Available data -
┌────────
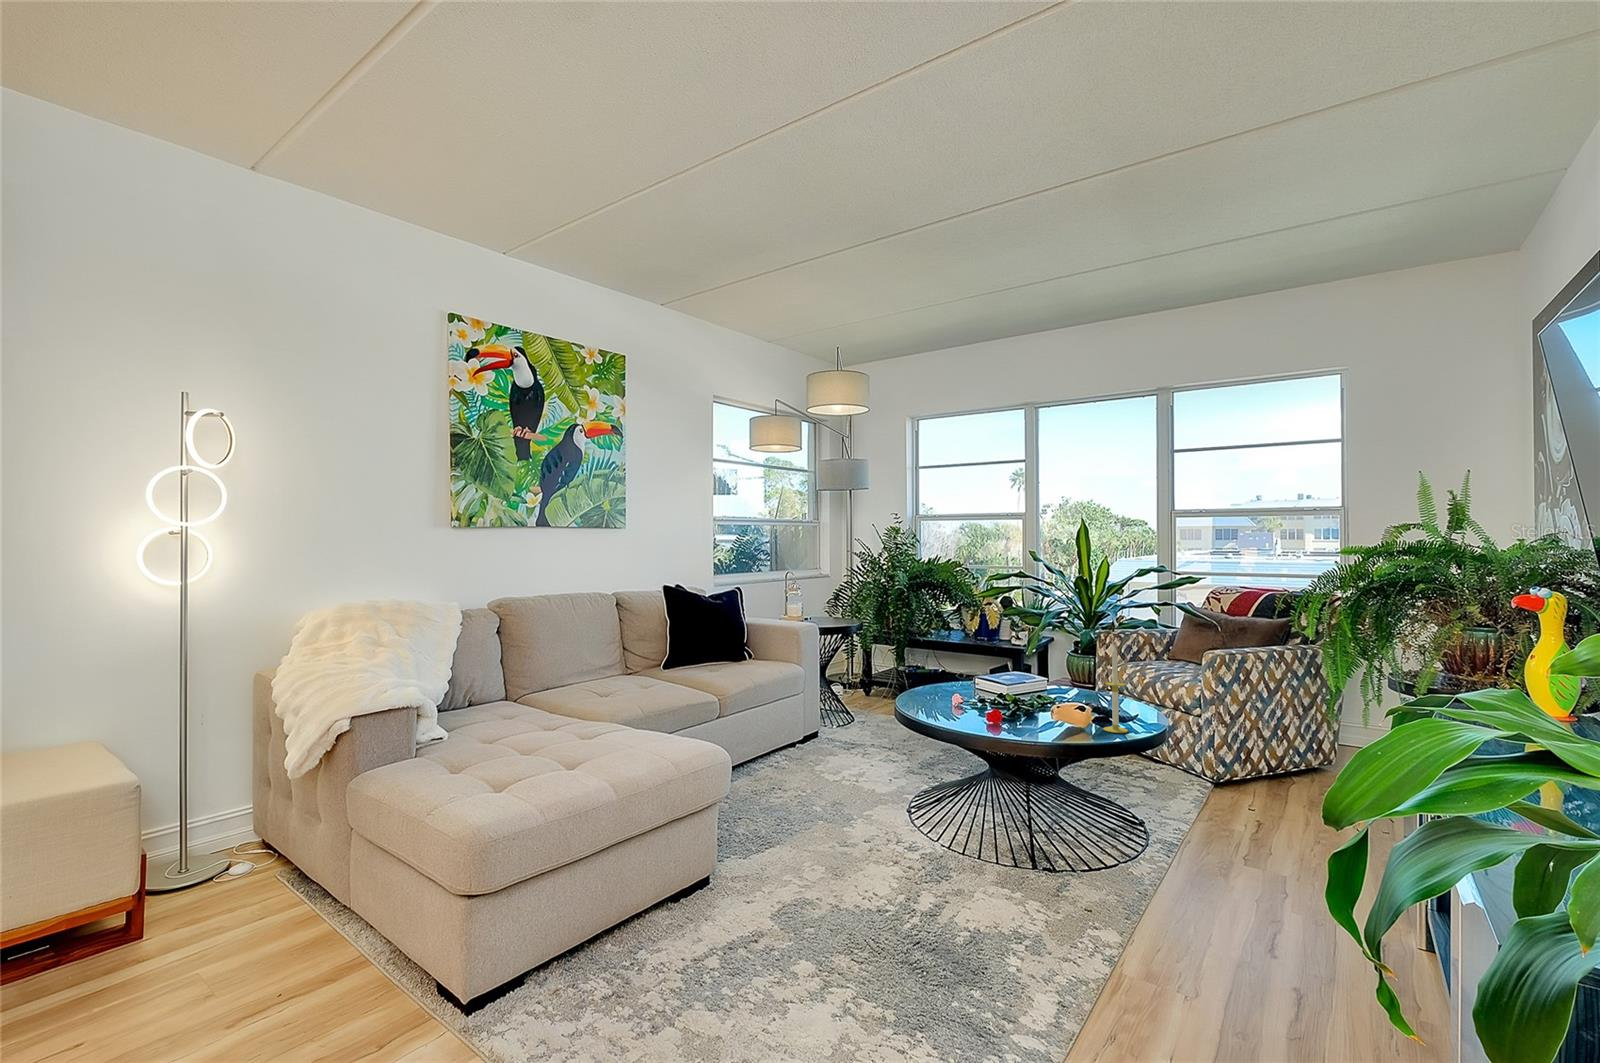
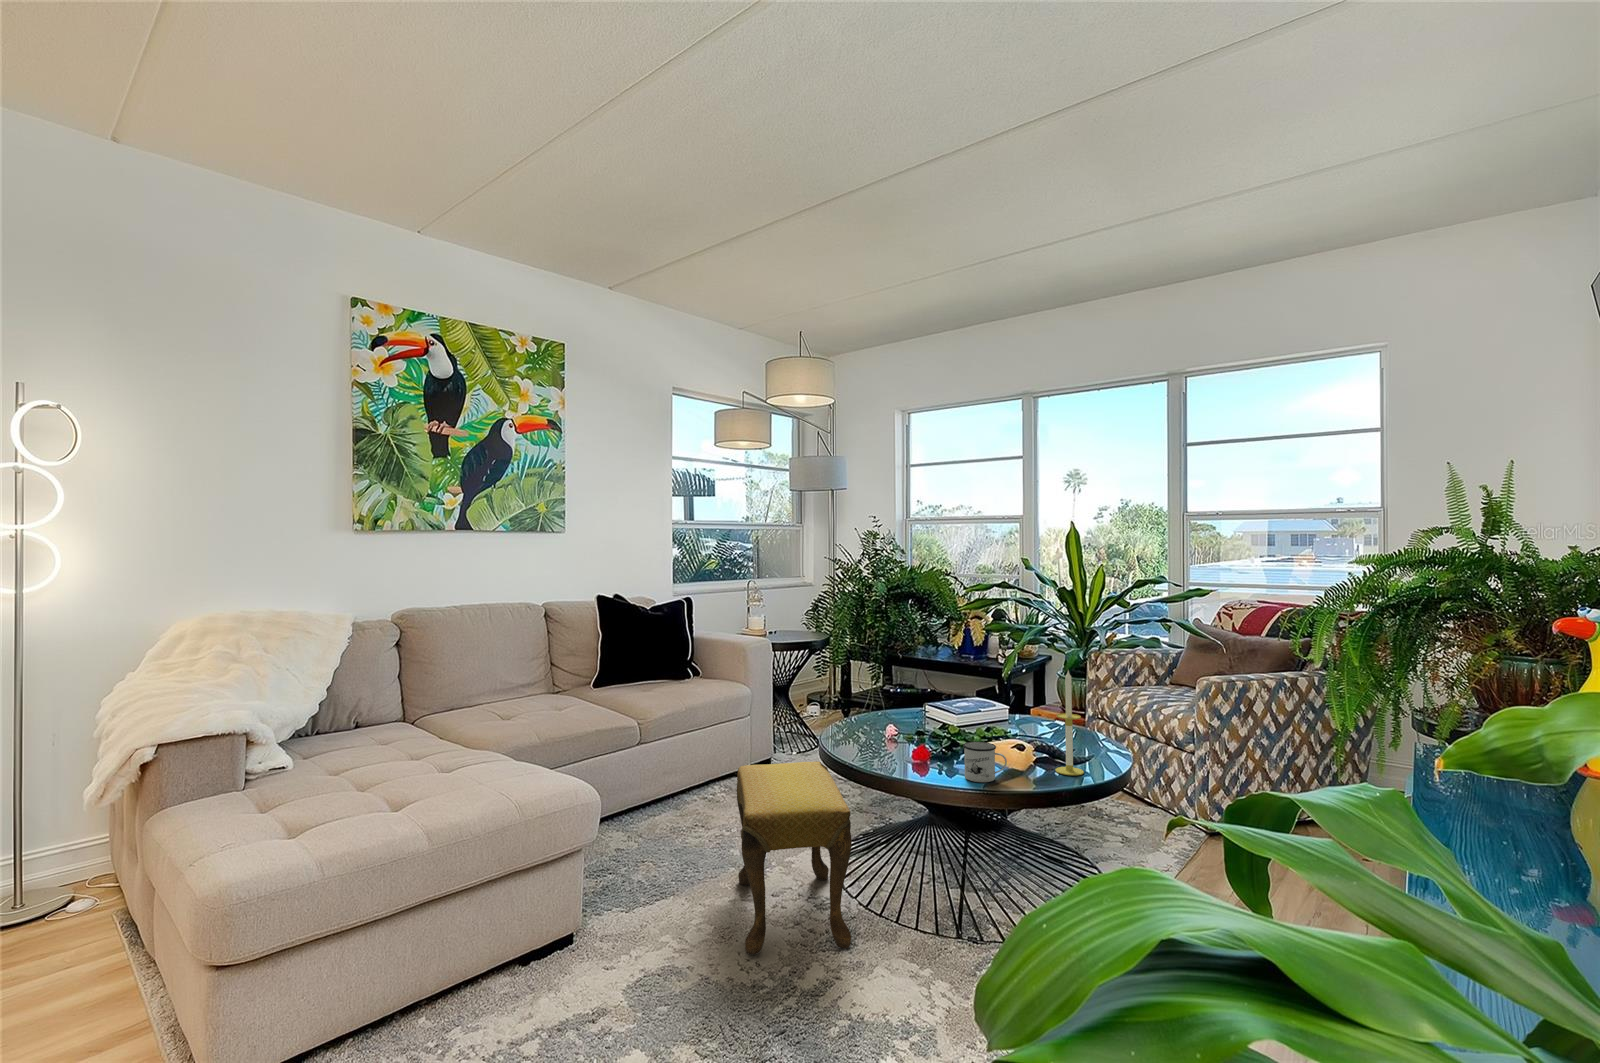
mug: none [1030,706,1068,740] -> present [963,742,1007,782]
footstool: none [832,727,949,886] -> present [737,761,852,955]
└────────
┌────────
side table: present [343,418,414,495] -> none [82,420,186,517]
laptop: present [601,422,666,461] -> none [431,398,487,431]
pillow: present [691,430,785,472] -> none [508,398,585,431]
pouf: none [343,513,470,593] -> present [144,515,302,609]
└────────
Your task - Produce a word-for-word copy of everything above from the line holding "mug: none [1030,706,1068,740]" down to the line holding "footstool: none [832,727,949,886]", with both of those lines kept.

Exercise response -
mug: none [1030,706,1068,740] -> present [963,742,1007,782]
footstool: none [832,727,949,886] -> present [737,761,852,955]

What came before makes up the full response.